Introduction
Plant-associated microbes are well known for mediating interactions between plants, herbivores, and natural enemies. Plant pathogens may increase or decrease host resistance to invertebrate herbivores and alter attack by natural enemies of the herbivores (e.g., Hatcher, 1995). Mycorrhizal associations alter plant nutrition and growth and thus indirectly influence herbivores feeding upon host plants (e.g., Gehring and Whitham, 1994; Gehring et al., 1997) as well as their natural enemies. Endophytic fungi (fungi that live asymptomatically within plants, at least for part of their life cycle), however, are the only plant-associated microorganisms that are postulated to directly increase host plant defenses against both vertebrate and invertebrate herbivores (Carroll, 1988; Clay, 1988). Endophytic fungi have been considered as “acquired chemical defenses” (Cheplick and Clay, 1988) in grasses and “inducible defenses” and herbivore “antagonists” in woody plants (Carroll, 1988, 1991).

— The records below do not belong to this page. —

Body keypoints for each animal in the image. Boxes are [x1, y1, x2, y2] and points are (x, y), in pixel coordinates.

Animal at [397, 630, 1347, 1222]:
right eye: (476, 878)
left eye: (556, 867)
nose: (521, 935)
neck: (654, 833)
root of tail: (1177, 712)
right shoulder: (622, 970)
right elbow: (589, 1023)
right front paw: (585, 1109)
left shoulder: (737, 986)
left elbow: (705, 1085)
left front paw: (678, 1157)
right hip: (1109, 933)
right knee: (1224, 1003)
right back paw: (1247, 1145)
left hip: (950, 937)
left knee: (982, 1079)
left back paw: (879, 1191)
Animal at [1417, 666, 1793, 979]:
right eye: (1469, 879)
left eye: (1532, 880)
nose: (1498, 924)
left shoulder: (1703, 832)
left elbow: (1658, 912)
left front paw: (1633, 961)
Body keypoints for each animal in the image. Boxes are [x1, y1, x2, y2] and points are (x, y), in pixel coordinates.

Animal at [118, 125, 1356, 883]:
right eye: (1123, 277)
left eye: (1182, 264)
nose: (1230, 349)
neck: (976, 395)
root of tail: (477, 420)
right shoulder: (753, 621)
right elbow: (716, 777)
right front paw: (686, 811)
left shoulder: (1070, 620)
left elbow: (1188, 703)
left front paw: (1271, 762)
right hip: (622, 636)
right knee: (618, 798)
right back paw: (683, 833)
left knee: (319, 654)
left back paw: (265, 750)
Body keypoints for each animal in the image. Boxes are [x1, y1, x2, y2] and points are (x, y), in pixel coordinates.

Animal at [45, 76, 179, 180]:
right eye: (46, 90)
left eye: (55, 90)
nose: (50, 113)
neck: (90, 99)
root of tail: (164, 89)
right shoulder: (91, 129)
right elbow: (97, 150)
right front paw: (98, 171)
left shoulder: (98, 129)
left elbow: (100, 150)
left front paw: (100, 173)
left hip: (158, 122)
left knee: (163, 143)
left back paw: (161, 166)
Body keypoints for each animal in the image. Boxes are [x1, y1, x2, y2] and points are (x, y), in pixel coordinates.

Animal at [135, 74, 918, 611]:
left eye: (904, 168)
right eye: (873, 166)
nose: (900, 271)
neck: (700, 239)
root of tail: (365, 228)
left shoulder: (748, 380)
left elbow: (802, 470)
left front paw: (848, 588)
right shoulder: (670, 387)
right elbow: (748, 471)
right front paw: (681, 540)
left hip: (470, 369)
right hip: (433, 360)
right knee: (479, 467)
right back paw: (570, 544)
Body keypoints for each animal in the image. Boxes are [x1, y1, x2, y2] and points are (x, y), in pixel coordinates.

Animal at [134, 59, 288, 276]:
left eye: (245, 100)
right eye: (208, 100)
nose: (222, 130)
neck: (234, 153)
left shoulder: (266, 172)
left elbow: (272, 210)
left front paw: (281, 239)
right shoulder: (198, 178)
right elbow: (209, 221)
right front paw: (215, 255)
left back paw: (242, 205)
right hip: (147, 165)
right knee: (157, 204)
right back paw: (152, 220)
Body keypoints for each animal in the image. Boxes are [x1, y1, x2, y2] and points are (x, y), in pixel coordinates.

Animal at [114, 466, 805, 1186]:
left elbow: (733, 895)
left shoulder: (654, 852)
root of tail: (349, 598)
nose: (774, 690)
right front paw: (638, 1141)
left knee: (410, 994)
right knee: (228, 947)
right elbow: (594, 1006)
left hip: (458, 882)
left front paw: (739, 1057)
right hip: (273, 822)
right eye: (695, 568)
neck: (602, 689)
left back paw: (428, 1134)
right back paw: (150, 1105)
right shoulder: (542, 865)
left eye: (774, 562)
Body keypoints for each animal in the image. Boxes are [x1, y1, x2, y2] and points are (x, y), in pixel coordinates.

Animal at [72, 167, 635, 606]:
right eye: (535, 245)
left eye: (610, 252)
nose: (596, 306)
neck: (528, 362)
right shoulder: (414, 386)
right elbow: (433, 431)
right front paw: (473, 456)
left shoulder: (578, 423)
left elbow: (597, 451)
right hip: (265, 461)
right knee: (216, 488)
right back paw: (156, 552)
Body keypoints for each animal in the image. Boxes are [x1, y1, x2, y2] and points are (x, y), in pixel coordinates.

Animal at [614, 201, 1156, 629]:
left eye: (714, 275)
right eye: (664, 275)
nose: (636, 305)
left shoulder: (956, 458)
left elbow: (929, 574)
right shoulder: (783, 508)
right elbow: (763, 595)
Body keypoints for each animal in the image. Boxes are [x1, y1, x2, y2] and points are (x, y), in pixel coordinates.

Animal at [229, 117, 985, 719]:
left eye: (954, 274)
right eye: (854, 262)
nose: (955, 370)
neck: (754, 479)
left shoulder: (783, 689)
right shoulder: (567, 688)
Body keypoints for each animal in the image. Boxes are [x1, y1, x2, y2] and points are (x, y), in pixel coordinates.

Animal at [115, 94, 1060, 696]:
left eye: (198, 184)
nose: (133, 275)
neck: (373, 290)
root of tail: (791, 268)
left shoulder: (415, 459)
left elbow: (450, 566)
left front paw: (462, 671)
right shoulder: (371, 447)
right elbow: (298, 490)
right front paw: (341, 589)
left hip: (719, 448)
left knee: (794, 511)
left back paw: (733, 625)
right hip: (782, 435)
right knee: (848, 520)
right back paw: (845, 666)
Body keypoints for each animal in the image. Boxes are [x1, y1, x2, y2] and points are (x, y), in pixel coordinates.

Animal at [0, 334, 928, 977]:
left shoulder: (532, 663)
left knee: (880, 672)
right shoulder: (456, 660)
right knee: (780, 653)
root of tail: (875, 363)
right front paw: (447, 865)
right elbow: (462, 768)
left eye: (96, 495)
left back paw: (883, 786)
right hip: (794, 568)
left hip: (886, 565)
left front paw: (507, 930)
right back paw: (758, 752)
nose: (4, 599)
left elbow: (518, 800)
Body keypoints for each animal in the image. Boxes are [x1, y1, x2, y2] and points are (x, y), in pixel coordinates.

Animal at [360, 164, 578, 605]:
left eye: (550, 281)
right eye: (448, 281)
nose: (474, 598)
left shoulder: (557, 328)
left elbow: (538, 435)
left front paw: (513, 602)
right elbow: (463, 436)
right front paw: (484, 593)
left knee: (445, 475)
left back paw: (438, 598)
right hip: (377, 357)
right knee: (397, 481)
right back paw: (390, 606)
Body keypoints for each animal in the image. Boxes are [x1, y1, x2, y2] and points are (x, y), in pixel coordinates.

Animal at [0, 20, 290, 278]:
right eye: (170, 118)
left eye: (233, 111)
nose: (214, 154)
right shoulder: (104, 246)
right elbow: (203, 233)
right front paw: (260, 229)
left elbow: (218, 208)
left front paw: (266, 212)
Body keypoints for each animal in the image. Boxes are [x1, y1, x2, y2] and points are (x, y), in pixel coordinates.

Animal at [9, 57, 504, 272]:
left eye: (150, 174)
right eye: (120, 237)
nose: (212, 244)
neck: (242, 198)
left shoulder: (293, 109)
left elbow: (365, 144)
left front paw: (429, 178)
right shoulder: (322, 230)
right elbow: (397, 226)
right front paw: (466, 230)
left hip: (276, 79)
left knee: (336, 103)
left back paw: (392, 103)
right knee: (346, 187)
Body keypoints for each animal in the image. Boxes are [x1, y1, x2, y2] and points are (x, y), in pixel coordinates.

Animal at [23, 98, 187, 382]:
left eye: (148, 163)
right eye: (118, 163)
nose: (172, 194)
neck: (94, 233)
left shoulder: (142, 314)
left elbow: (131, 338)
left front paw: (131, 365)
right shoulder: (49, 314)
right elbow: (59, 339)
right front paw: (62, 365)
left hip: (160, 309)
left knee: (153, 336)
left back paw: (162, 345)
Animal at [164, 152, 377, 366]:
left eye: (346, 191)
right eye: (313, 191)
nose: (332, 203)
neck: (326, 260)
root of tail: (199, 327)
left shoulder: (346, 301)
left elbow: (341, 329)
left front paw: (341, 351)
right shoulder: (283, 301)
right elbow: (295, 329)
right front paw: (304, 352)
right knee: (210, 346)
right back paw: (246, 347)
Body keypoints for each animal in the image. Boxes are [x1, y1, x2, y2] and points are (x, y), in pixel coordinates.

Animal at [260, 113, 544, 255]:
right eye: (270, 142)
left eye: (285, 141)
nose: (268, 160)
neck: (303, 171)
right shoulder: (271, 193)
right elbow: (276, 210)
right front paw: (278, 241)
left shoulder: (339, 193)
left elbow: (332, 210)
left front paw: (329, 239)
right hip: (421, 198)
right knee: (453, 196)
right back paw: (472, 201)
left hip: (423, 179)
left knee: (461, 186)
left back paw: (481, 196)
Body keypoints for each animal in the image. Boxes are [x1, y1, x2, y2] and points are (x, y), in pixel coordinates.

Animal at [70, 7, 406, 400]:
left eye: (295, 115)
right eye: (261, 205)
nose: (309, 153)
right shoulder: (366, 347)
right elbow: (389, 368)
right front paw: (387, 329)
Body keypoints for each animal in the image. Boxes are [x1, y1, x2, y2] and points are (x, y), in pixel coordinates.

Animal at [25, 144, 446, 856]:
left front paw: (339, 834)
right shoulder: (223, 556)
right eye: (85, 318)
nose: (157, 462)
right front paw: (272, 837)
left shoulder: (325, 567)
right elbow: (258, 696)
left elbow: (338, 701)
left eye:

Endophytic fungi are very abundant and often extremely diverse in both woody (e.g., Carroll, 1991; Faeth and Hammon, 1997 a, b; Stone and Petrini, 1997; Arnold et al., 2000) and grass host plants (Leuchtmann, 1992; Saikkonen et al., 1998; Schulthess and Faeth, 1998). The main mechanism for increased plant resistance to herbivores is the production of mycotoxins. Additionally, endophytes may also alter plant physiology and morphology (Clay, 1990; Bacon, 1993), similar to mycorrhizal associations.